Will Vinton Launches Kickstarter to Fund New Broadway Musical

The Oscar-winning animator and lifelong Oregonian seeks $85,000 to bring his Frog Prince riff to the stage.

Ten years ago, Will Vinton was fired from his own animation company by Phil Knight. That studio would go on to become Laika. Vinton has spent a decade dabbling in graphic novels, other animated film projects and plastics. Now, the Academy Award-winning animator is planning a Broadway musical.


Last week, Vinton and songwriter David Pomeranz launched a Kickstarter campaign to raise $85,000 for their new musical, The Kiss, a battle-of-the-sexes riff on The Frog Prince.

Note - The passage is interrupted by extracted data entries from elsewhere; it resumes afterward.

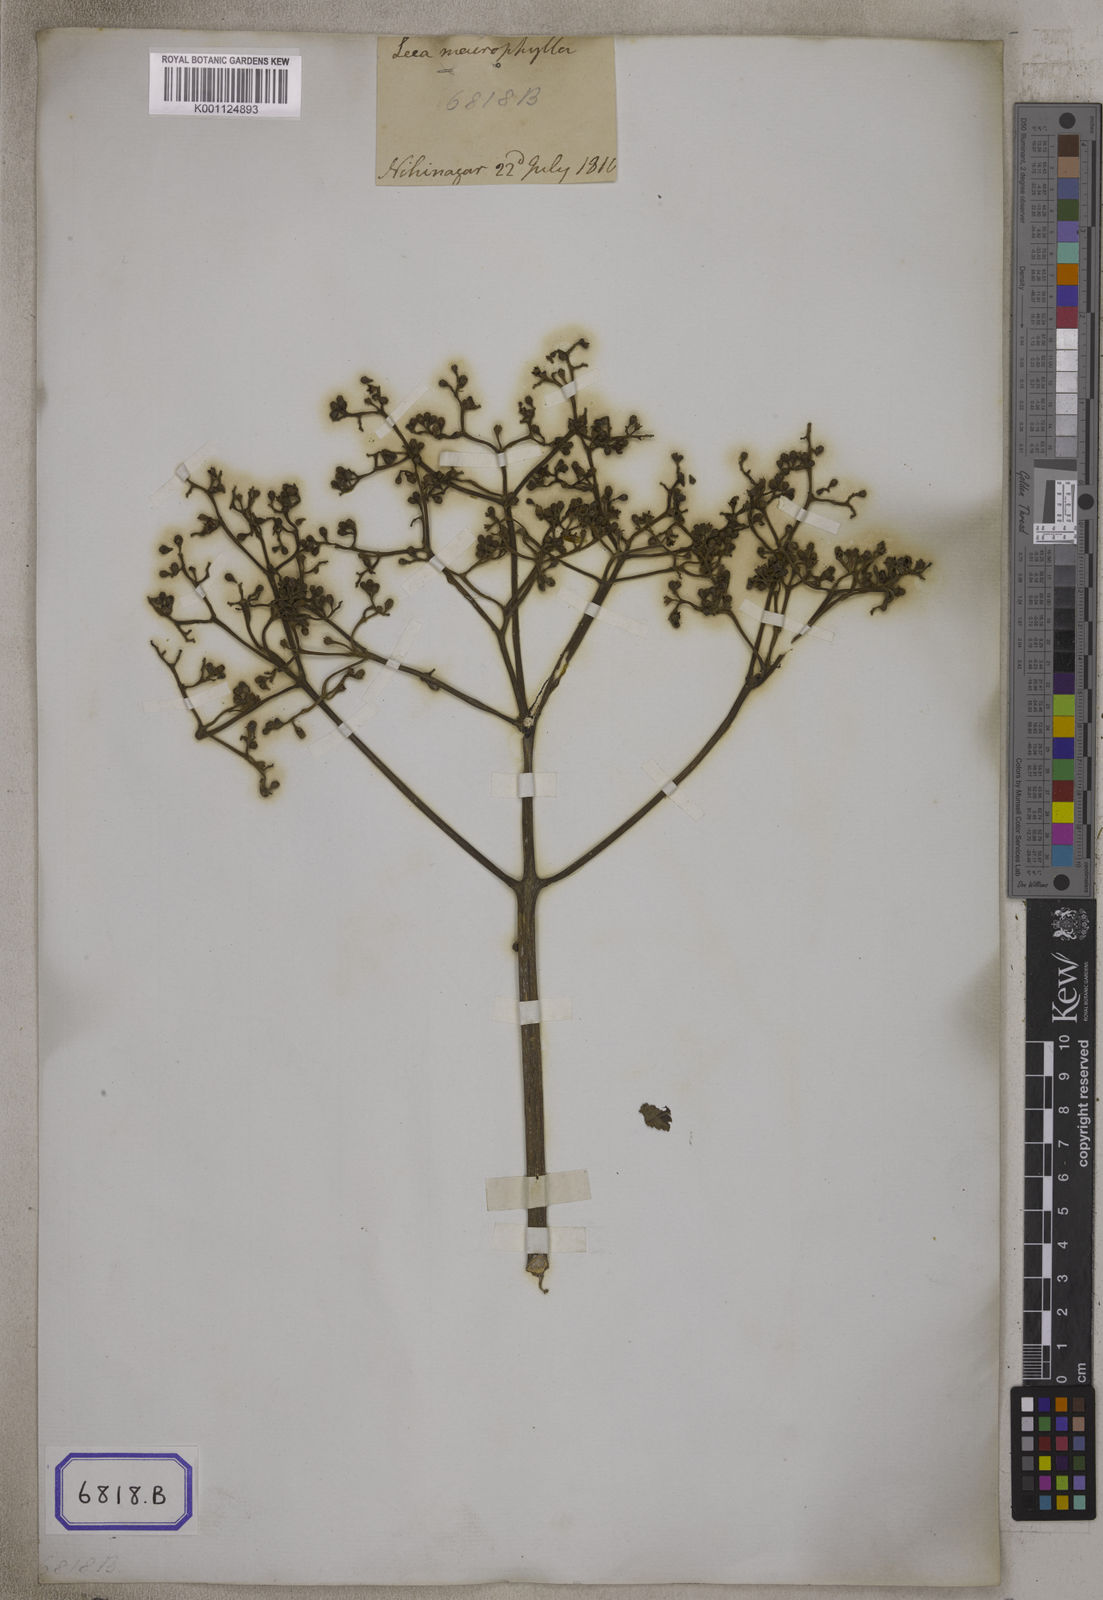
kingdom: Plantae
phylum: Tracheophyta
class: Magnoliopsida
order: Vitales
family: Vitaceae
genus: Leea
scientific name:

It’s a bold new bid for Vinton, the Claymation wizard behind the California Raisins, the talking M&Ms and the Domino’s Pizza Noid, who’s juggled several projects since being forced out of Will Vinton Studios in 2003. Those endeavors have ranged from a series of graphic novels to an abandoned plastics company called Insulastics, but The Kiss finds Vinton in new territory. The project started out as an animated movie, but he and Pomeranz eventually decided it was better suited for the stage.

“In the animation world, the stuff we were thinking about is more commonplace,” Vinton tells WW. “There’s nothing special about magic and transformations. On the stage, it’s going to be absolutely stunning. It’s going to be half-magic show. We want to amp up the special effects to a new level.”

According to Vinton, that means lots of makeup, prosthetics and elaborate costumes. Audiences will have their first chance to glimpse the new show at the end of March, when an initial showing—“a glorified workshop production,” Vinton says—will be held at Lake Oswego’s Lakewood Center for the Arts. (A $125 contribution to the Kickstarter campaign will get you a single ticket.) He hopes to have the show on Broadway by 2016.


 

Vinton, a lifelong Oregonian who grew up in McMinnville, says his parents were fans of musical theater, and his older sisters often performed on the stage. “In animation, my sense of humor and timing comes from some of those early experiences in musical comedy,” he says. “Now it feels like I’m going back to something I know, but I’m bringing all the tools of animation I have.”

In developing The Kiss—which Vinton describes as buoyant and hummable, distancing it from contemporary musicals by the likes of Stephen Sondheim or Andrew Lloyd Webber—the 66-year-old been surprised by the level of support he’s received. “I’ve actually found it to be a more artist-friendly process than dealing with movies and television,” Vinton says. “Those industries are dominated by a few of the studios, and there’s not much respect for artistry. We’ve found the theater world to be more open, especially to independent producers and independent ideas.”

But that support has only gone so far, and Vinton says he and Pomeranz have stretched their ability to self-finance to the limit. That’s where Kickstarter comes in. As of this afternoon, they’d raised $8,440 toward their $85,000 goal. The campaign ends Monday, Feb. 17.